No 1º turno, foram 353 votos a favor e 134 votos contrários. Houve uma abstenção. Eram necessários 308 votos para a aprovação. No 2º turno, foi de 344 a 133.

O PT, partido do presidente Luiz Inácio Lula da Silva, teve 12 votos a favor da PEC no 1º turno.

Já o PL, do ex-presidente Jair Bolsonaro, teve 83 votos favoráveis; o Republicanos, 42; e o PRD, 5. Estes três partidos não tiveram votos contrários à proposta.

Já os deputados do PSOL e do PCdoB votaram em totalidade contra a PEC: 14 e 9 votos, respectivamente.

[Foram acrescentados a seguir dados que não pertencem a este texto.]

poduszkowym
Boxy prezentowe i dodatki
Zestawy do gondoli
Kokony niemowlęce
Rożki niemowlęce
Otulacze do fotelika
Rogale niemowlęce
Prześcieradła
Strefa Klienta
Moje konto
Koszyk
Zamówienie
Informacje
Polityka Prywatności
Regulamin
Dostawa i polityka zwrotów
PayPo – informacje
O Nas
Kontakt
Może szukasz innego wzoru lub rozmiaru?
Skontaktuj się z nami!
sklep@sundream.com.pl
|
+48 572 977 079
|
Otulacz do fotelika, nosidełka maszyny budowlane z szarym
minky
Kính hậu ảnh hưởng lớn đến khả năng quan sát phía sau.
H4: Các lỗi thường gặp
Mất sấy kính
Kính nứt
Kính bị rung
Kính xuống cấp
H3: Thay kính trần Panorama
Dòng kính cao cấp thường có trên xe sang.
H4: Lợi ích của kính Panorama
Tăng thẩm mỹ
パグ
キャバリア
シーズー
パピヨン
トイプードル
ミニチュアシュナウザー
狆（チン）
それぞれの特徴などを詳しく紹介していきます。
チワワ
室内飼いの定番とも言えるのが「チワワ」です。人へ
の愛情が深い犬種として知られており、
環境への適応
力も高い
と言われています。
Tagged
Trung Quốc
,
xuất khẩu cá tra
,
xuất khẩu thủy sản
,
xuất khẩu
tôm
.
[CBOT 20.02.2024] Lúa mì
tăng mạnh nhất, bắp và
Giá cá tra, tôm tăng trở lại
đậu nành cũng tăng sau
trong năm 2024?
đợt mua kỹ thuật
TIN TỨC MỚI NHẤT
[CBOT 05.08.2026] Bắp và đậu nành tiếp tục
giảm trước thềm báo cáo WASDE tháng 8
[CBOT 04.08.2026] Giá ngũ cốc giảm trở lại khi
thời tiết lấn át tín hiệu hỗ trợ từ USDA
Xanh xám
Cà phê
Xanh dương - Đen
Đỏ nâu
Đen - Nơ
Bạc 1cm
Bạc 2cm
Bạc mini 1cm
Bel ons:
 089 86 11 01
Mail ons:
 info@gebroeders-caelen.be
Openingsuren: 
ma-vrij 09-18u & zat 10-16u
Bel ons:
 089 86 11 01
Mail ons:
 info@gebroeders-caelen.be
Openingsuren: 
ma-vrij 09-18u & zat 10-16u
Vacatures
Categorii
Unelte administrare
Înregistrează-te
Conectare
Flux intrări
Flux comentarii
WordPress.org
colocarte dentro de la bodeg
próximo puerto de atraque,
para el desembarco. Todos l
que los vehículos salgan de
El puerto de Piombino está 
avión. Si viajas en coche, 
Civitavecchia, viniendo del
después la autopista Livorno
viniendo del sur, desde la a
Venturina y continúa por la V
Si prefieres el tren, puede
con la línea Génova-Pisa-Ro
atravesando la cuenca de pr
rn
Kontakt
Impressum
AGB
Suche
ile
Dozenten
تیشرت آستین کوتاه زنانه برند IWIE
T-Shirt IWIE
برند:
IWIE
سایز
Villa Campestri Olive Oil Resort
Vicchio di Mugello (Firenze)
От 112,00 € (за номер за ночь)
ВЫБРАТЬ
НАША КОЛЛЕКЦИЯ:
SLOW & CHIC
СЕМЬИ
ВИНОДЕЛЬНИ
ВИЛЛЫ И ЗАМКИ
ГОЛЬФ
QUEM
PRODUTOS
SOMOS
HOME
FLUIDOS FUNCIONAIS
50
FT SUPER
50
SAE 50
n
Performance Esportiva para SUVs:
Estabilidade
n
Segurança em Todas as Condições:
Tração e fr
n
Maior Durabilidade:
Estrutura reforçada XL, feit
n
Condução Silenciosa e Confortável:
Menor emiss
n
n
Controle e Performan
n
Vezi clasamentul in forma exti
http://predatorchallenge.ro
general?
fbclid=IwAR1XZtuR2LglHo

  • A aprovação da PEC foi negociada pelo ex-presidente da Câmara Arthur Lira (PP-AL) para encerrar um motim de deputados da oposição que bloquearam a Mesa Diretora em protesto contra a prisão domiciliar do ex-presidente Jair Bolsonaro.
  • A proposta entrou em pauta no início do mês, mas não foi votada após falta de consenso sobre o texto.

Os deputados devem analisar ainda dois destaques – sugestões de alteração no texto. Finalizada esta etapa, a proposta entra em votação no 2º Turno e só depois desta nova aprovação é que a PEC será enviada ao Senado.